What is Hooke’s law and when does it apply?
- The extension of the spring is directly proportional to the force applied.
- This is true before the elastic limit is reached, during elastic deformation.
What does the force-extension graph for a spring look like?
- The graph is a straight line going through the origin up until the elastic limit, obeying Hooke’s law.
- After the elastic limit, the graph plateaus and does not obey Hooke’s law.
How can you calculate the work done on a material from its force-extension or force-compression graph?

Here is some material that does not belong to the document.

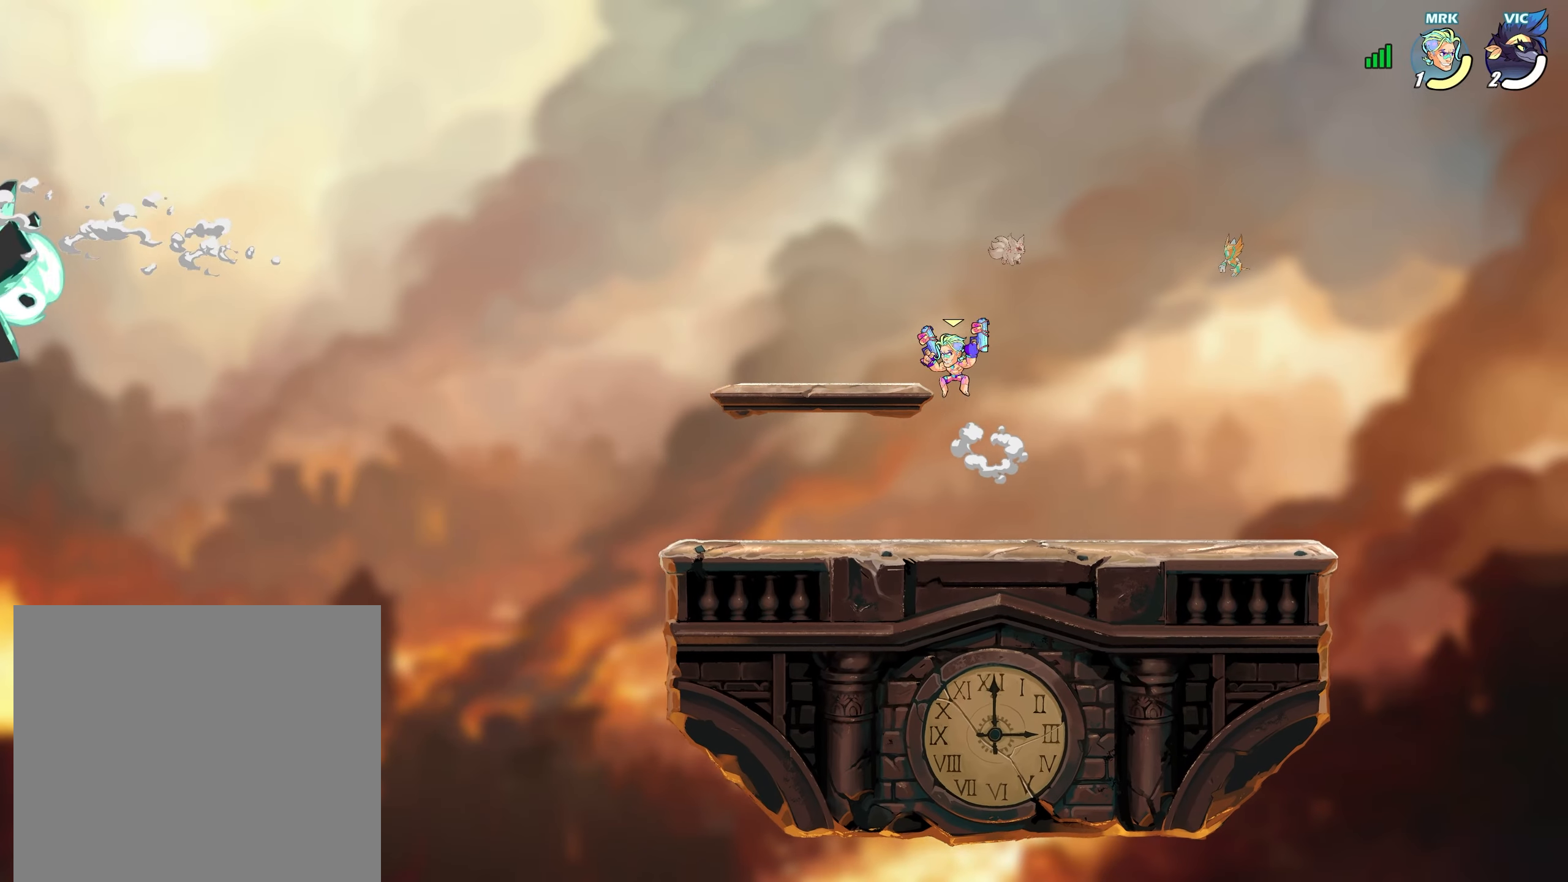
{"buttons": [], "left_stick": "center", "right_stick": "center", "events": [[67, "TRIANGLE", "up"], [183, "left_stick", "center"]]}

The work done is the area under the graph.
What is tensile stress?
- The force applied per unit cross-sectional area of the wire.
- σ=F/A
What is tensile strain?
- The fractional change in the original length of the wire.
- ε = x/L
What is ultimate tensile strength?
- The maximum stress a material can withstand before it breaks.
- This is the highest peak on a stress-strain graph.

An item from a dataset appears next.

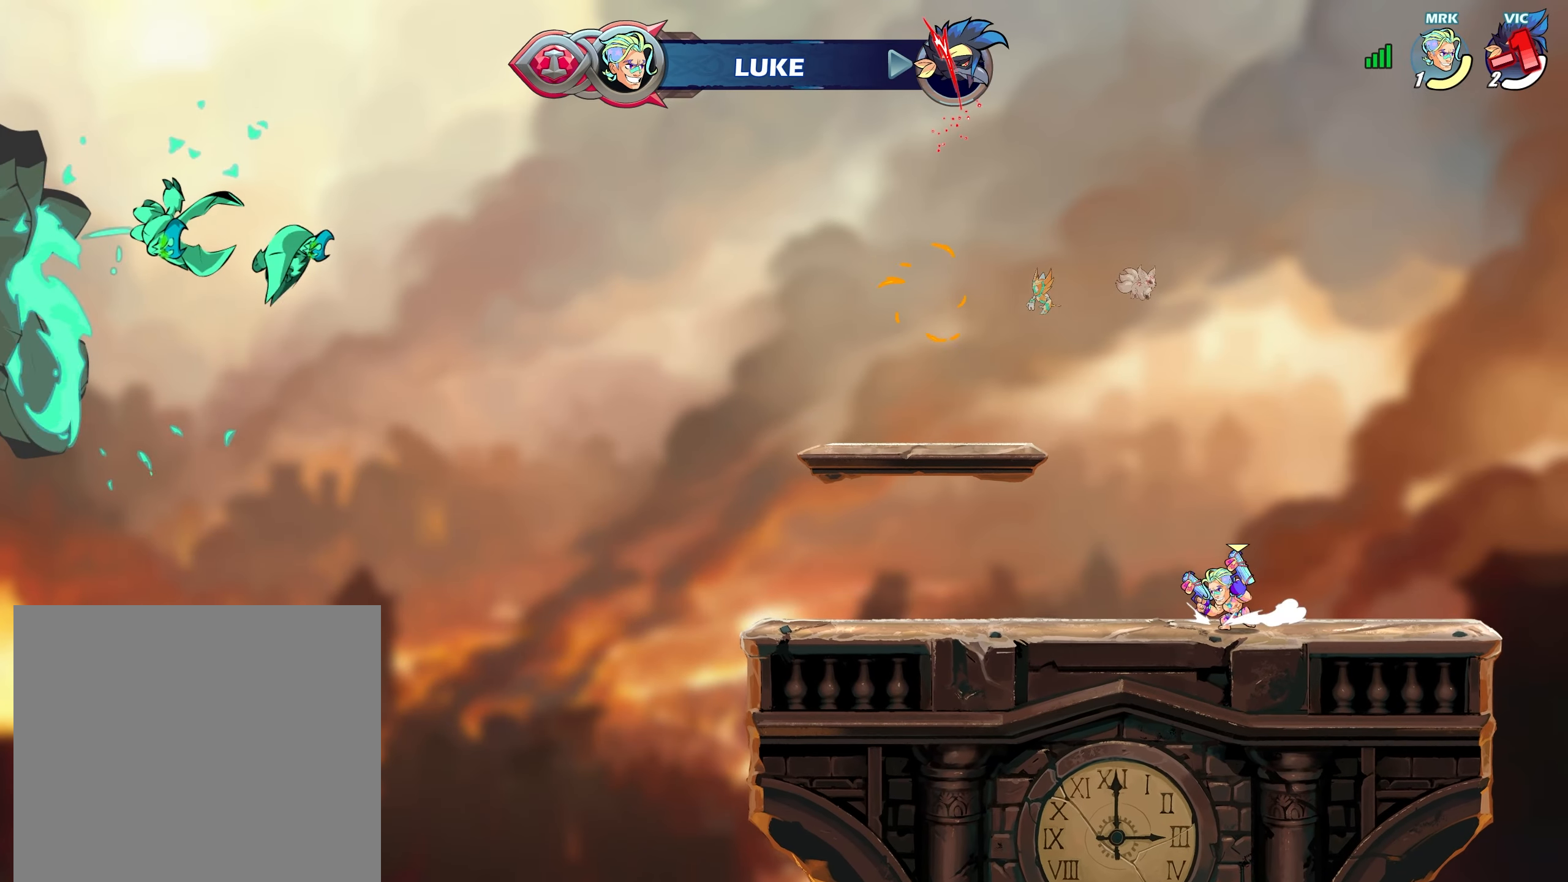
{"buttons": [], "left_stick": "center", "right_stick": "center", "events": []}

What is the Young modulus?
- The ratio of stress to strain of a material, which is constant.
- E=σε
= This is the gradient of a stress-strain graph.
What does the stress-strain graph of a ductile material look like?
- Undergo elastic deformation up to the elastic limit, then plastic deformation.
- Can withstand large amounts of plastic deformation before breaking.
What does the stress-strain graph of a brittle material look like?
- Undergoes elastic deformation until its breaking point.
- No plastic deformation.
- Loading and unloading curves are the same.
What does the stress-strain graph of a polymeric material look like?
- Can endure a lot of tensile stress before breaking.
- No plastic deformation, but the loading and unloading curves are different, due to energy lost to heat.
What is the area under a stress-strain graph?
Energy stored or work done per unit volume.